[WHAT TO DO]:
A) In the Ocwen Financial Corporation Form 8-K below, what address is given for the principal executive offices?
B) The Ocwen Financial Corporation Form 8-K below has four checkbox provisions that a filing might also satisfy. Name the rule cited in each of them and the act it falls under.
C) Carry on the Ocwen Financial Corporation Form 8-K below from the point where it stops.

[TEXT SEGMENT]:
UNITED STATES

SECURITIES AND EXCHANGE COMMISSION

Washington, D.C. 20549

 

FORM 8-K

 

CURRENT REPORT

Pursuant to Section 13 or 15(d) of The Securities Exchange Act of 1934

 

Date of Report (Date of earliest event reported): February 27, 2019

 

OCWEN FINANCIAL CORPORATION

(Exact name of registrant as specified in its charter)

 

Florida   1-13219   65-0039856

(State or other jurisdiction

of incorporation)

 

(Commission

File Number)

 

(IRS Employer

Identification No.)

 

1661 Worthington Road, Suite 100

West Palm Beach, Florida 33409

(Address of principal executive offices)

 

Registrant’s telephone number, including area code: (561) 682-8000

 

Not applicable.

(Former name or former address, if changed since last report)

 

Check the appropriate box below if the Form 8-K filing is intended to simultaneously satisfy the filing obligation of the registrant under any of the following provisions:

 

[  ] Written communications pursuant to Rule 425 under the Securities Act (17 CFR 230.425)
   
[  ] Soliciting material pursuant to Rule 14a-12 under the Exchange Act (17 CFR 240.14a-12)
   
[  ] Pre-commencement communications pursuant to Rule 14d-2(b) under the Exchange Act (17 CFR 240.14d-2(b))
   
[  ] Pre-commencement communications pursuant to Rule 13e-4(c) under the Exchange Act (17 CFR 240.13e-4(c))

 

Indicate by check mark whether the registrant is an emerging growth company as defined in Rule 405 of the Securities Act of 1933 (§230.405 of this chapter) or Rule 12b-2 of the Securities Exchange Act of 1934 (§240.12b-2 of this chapter).

 

Emerging growth company [  ]

 

If an emerging growth company, indicate by check mark if the registrant has elected not to use the extended transition period for complying with any new or revised financial accounting standards provided pursuant to Section 13(a) of the Exchange Act. [  ]

 

 

 

 

 

 

Item 2.02 Results of Operations and Financial Condition.

[EXTRACTED MATERIAL]:
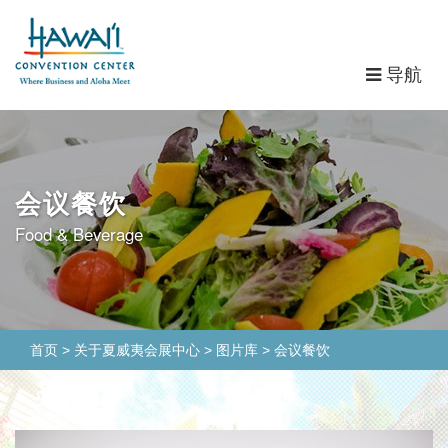
导
导航
航
会议餐饮
Food & Beverage
首页
>
关于夏威夷会展中心
>
图片库
>
会议餐饮
前
次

[ANSWERS TO THIS EXERCISE]:
A) 1661 Worthington Road, Suite 100, West Palm Beach, Florida 33409

B) Rule 425 under the Securities Act; Rule 14a-12 under the Exchange Act; Rule 14d-2(b) under the Exchange Act; Rule 13e-4(c) under the Exchange Act

C)
 

On February 27, 2019, Ocwen Financial Corporation (the “Company”) issued a press release announcing results for the fourth quarter and the year ended December 31, 2018. A copy of the press release is attached hereto as Exhibit 99.1 and is incorporated herein by reference.

 

The information in this Item 2.02 and the information in the related exhibit 99.1 attached hereto shall not be deemed to be “filed” for purposes of Section 18 of the Securities Exchange Act of 1934, as amended (the “Exchange Act”), or otherwise subject to the liabilities of that Section, nor shall such information be deemed incorporated by reference in any filing under the Securities Act of 1933, as amended, or the Exchange Act, except as shall be expressly set forth by specific reference in such filing.

 

Item 5.02 Departure of Directors or Certain Officers; Election of Directors; Appointment of Certain Officers; Compensatory Arrangements of Certain Officers.

 

Chief Financial Officer Appointment

 

On February 27, 2019, the Company announced the appointment of June C. Campbell as Executive Vice President and Chief Financial Officer, effective March 4, 2019, following the Companys filing of its Annual Report on Form 10-K for the year ended December 31, 2018.

 

Ms. Campbell, 61, joins Ocwen from GE Capital, the financial services unit of General Electric Company, where she held multiple senior management positions in Finance, Capital Markets and Operations during her more than 20-year career at the company. Most recently, she served as Managing Director, Global Capital Markets, a position she held since 2014. Ms. Campbell’s prior roles included serving as Chief Operating Officer for GE Capital Canada from 2011 to 2014 and Chief Financial Officer of GE Capital Real Estate Canada from 2008 to 2011.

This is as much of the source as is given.